2. Materials and Methods

2.1. Sampling and Identification

Mature fresh fruits of 18 Euphorbia species were collected from some area, described in Table 1. Plants identified using available references [73, 74, 75]. Samples were air dried for detection and identification of flavonoids.

2.2 Extraction of the Plant Material

For a comparative analysis of the flavonoids, small extracts of all the accessions were prepared by boiling 200 mg of powdered air dried fruit material for 2 min in 5 ml of 70% EtOH. The mixture was cooled and left to extract for 24 h. The extract was then filtered, evaporated to dryness by rotary evaporation at 40°, and taken up in 2 ml of 80% MeOH for analysis by 2-Dimensional Paper Chromatography (2-D PC).
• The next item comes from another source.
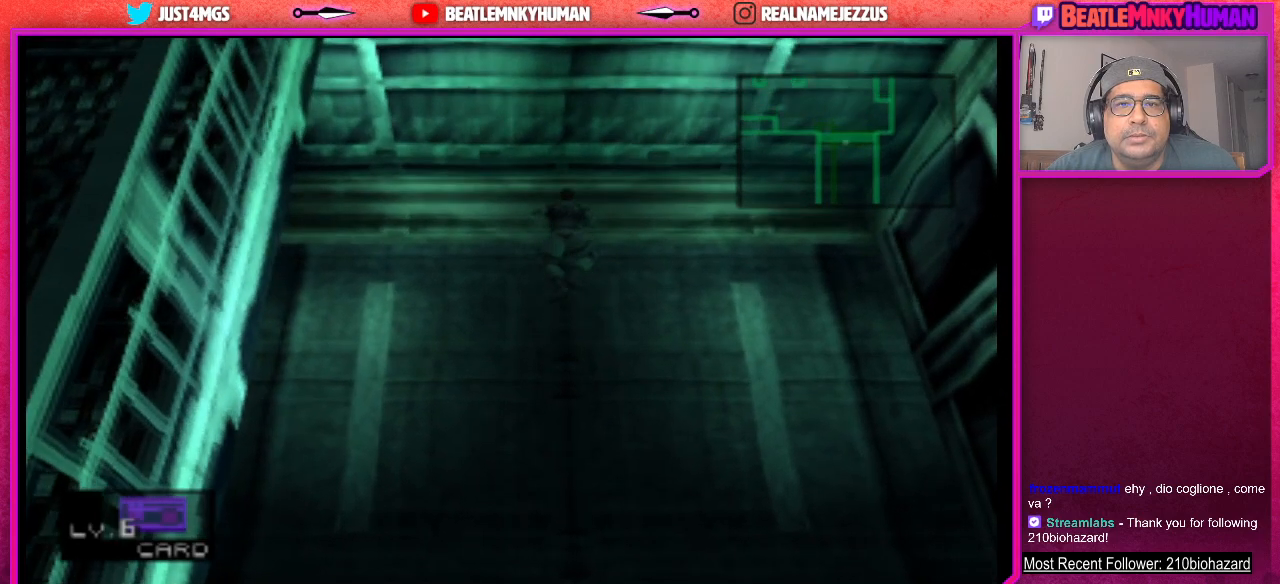
{"buttons": [], "left_stick": "center", "events": []}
2.3. Flavonoid analysis by 2-Dimensional Paper Chromatography (2-DPC)

For the detection of flavonoids, ca 20 μl of each of the small extracts was applied to the corner of a quarter sheet of Whatman No 1 chromatography paper as a concentrated spot (10 applications of 2μl). The chromatogram for each sample was developed in BAW (n-BuOH-HOAc-H2O=4:1:5; V/V; upper layer), 1st direction, and HOAc (=15% aqueous acetic acid), 2nd direction, with rutin (= quercetin 3-O-rutinoside) as a standard. After development, the chromatograms were viewed in longwave UV light (366 nm) and any dark absorbing and fluorescent spots were marked. Rf -values in BAW and 15% HOAc were calculated.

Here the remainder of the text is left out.